(Saved data entries)
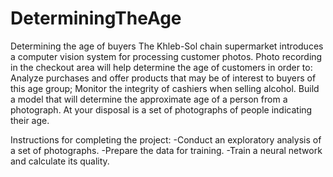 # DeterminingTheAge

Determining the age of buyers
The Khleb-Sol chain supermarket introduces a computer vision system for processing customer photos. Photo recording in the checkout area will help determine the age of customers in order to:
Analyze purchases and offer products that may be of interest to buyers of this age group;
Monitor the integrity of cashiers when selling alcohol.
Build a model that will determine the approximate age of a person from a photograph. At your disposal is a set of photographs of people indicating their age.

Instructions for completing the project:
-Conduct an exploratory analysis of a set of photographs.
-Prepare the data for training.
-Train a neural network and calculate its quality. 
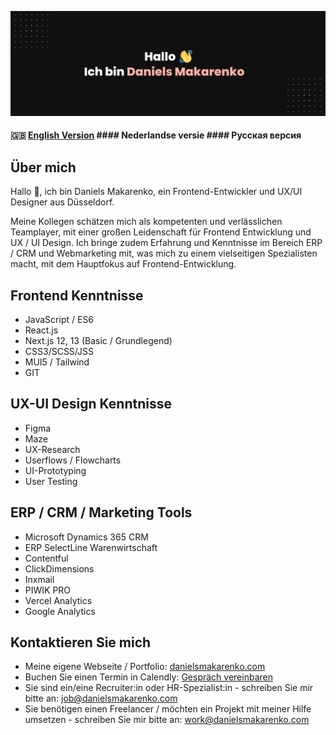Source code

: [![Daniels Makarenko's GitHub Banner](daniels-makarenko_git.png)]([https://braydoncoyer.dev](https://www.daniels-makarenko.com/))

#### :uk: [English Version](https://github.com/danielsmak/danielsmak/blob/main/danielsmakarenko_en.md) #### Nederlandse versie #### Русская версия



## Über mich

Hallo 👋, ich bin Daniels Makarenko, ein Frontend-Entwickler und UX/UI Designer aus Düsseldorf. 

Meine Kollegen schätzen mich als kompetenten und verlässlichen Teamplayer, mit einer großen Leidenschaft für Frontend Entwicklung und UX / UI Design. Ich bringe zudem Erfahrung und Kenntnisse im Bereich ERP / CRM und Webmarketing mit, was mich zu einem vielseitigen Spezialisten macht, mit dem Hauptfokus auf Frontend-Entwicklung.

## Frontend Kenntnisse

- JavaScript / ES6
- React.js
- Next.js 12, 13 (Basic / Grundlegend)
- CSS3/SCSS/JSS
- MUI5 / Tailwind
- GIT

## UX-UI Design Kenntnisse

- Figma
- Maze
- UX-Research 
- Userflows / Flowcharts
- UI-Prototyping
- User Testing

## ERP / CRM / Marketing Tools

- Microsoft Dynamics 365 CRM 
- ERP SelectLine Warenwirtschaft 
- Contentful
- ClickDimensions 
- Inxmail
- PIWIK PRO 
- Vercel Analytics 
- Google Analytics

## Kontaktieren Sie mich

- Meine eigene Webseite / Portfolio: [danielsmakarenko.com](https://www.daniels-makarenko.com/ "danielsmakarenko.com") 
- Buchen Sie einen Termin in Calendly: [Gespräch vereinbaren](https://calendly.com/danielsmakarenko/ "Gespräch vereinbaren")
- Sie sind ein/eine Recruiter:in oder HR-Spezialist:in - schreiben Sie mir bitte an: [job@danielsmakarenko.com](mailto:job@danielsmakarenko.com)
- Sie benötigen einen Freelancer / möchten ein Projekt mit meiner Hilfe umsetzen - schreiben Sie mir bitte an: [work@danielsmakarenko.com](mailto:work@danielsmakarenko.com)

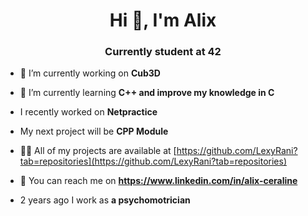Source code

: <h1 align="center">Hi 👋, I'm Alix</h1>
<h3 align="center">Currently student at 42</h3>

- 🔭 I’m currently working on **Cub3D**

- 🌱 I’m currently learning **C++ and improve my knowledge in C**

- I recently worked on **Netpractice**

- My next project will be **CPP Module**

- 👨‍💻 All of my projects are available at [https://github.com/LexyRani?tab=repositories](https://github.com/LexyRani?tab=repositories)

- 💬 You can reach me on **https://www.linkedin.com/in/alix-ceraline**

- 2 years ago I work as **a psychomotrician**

--

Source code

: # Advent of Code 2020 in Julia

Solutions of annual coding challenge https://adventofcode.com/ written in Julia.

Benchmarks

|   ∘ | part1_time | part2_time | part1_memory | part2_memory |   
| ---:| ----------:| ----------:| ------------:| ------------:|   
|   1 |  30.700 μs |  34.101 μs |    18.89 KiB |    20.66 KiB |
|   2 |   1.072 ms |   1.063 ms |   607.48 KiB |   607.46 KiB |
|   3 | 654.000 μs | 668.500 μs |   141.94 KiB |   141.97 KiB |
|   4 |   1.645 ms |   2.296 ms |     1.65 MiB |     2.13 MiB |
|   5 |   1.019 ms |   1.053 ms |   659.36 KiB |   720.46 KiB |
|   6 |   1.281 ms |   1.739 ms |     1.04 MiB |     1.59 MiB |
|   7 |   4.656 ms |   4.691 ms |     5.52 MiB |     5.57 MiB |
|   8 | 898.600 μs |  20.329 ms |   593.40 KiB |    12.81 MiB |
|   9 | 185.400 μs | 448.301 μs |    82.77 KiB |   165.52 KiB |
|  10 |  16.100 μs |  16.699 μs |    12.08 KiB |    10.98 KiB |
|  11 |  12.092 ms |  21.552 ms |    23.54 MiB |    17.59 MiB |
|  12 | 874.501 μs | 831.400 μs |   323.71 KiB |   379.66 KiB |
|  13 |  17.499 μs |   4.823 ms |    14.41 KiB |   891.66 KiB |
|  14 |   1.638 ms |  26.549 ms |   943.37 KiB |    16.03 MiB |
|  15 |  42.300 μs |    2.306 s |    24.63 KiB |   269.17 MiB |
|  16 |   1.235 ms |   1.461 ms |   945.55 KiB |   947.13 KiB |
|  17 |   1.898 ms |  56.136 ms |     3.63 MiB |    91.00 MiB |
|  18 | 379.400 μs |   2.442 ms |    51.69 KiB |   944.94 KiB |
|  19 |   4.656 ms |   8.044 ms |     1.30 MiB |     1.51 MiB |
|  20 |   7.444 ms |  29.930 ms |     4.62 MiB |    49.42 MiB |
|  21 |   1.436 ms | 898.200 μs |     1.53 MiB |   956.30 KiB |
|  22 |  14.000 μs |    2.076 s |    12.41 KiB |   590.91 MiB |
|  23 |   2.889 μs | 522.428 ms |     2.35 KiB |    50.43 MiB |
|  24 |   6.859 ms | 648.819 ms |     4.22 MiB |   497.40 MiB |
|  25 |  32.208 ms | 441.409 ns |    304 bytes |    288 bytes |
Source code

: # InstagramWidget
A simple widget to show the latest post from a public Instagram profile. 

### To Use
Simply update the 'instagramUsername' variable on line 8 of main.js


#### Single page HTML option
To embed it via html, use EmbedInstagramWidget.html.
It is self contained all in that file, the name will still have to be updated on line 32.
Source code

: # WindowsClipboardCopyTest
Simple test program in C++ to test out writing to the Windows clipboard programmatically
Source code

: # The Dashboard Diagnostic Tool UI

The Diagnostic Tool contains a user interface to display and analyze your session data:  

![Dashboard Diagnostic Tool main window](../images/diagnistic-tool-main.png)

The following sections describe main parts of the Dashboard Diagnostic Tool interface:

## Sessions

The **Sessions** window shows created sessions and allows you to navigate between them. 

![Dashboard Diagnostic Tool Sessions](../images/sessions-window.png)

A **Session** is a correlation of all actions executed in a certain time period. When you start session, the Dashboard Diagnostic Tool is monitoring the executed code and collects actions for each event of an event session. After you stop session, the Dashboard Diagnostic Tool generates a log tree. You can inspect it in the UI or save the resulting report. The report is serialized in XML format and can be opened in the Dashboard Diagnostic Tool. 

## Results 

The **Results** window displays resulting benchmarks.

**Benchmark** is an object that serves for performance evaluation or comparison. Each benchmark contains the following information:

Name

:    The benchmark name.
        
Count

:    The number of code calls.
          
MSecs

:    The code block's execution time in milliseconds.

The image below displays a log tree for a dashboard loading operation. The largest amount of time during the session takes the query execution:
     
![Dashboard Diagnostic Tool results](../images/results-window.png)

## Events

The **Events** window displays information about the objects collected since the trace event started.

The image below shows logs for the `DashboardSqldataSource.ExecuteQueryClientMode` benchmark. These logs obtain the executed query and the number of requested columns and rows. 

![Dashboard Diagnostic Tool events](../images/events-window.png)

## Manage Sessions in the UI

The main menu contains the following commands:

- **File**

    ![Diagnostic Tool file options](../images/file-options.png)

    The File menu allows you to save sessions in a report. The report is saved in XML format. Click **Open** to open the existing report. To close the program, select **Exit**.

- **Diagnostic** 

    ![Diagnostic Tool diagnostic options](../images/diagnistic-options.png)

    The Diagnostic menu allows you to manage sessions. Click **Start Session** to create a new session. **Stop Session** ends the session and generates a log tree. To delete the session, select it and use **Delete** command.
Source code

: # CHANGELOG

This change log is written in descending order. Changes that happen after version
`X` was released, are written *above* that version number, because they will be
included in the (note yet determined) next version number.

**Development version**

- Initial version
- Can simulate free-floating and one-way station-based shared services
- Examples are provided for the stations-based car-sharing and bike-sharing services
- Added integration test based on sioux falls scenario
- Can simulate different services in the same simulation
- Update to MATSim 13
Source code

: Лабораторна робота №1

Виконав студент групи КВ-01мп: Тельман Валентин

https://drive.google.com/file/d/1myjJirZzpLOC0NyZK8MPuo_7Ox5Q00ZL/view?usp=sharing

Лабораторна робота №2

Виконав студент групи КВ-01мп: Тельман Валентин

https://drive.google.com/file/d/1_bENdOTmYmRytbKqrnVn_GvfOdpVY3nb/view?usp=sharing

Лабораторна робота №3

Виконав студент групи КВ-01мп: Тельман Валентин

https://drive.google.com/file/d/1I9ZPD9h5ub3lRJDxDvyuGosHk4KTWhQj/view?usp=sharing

• Goal of the exercise: Go through the records above and copy every line holding the word "einen".

• Solution to this exercise:
- Buchen Sie einen Termin in Calendly: [Gespräch vereinbaren](https://calendly.com/danielsmakarenko/ "Gespräch vereinbaren")
- Sie benötigen einen Freelancer / möchten ein Projekt mit meiner Hilfe umsetzen - schreiben Sie mir bitte an: [work@danielsmakarenko.com](mailto:work@danielsmakarenko.com)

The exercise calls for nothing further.